=== YOUR INSTRUCTIONS ===
Render the lines as a JSON list of strings, starting at the line that contains "Return results in" and ending at the last line, both included. Give one string per line and leave out blank lines.

□ □ □ □ □ □ □

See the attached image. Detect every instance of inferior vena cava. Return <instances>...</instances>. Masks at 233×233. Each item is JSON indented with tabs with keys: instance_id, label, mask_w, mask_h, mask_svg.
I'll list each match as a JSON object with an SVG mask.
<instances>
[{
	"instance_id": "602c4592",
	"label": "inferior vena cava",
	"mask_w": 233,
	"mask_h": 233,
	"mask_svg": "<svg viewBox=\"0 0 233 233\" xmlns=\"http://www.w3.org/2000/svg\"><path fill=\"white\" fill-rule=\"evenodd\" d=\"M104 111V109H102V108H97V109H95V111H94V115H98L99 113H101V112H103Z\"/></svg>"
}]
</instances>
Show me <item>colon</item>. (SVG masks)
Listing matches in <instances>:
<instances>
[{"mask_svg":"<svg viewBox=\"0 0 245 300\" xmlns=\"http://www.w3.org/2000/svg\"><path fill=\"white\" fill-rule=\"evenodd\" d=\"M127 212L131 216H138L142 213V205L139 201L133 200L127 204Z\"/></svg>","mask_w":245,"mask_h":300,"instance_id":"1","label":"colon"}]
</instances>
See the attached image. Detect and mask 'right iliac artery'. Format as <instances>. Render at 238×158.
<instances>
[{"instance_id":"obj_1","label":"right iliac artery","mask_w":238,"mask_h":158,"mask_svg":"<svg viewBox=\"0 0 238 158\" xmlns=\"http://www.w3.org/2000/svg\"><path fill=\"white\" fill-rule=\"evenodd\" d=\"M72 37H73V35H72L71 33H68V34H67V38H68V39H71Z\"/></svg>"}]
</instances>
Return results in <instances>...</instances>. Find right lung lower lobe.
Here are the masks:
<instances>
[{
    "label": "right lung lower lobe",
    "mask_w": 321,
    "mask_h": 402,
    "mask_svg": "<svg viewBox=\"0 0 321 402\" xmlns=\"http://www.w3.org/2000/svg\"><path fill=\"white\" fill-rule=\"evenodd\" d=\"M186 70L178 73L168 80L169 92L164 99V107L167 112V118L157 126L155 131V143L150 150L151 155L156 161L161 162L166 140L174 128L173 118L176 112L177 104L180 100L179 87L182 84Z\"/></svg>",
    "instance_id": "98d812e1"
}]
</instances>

□ □ □ □ □ □ □

=== SOLUTION TO THE PROBLEM ===
[
  "Return results in <instances>...</instances>. Find right lung lower lobe.",
  "Here are the masks:",
  "<instances>",
  "[{",
  "    \"label\": \"right lung lower lobe\",",
  "    \"mask_w\": 321,",
  "    \"mask_h\": 402,",
  "    \"mask_svg\": \"<svg viewBox=\\\"0 0 321 402\\\" xmlns=\\\"http://www.w3.org/2000/svg\\\"><path fill=\\\"white\\\" fill-rule=\\\"evenodd\\\" d=\\\"M186 70L178 73L168 80L169 92L164 99V107L167 112V118L157 126L155 131V143L150 150L151 155L156 161L161 162L166 140L174 128L173 118L176 112L177 104L180 100L179 87L182 84Z\\\"/></svg>\",",
  "    \"instance_id\": \"98d812e1\"",
  "}]",
  "</instances>"
]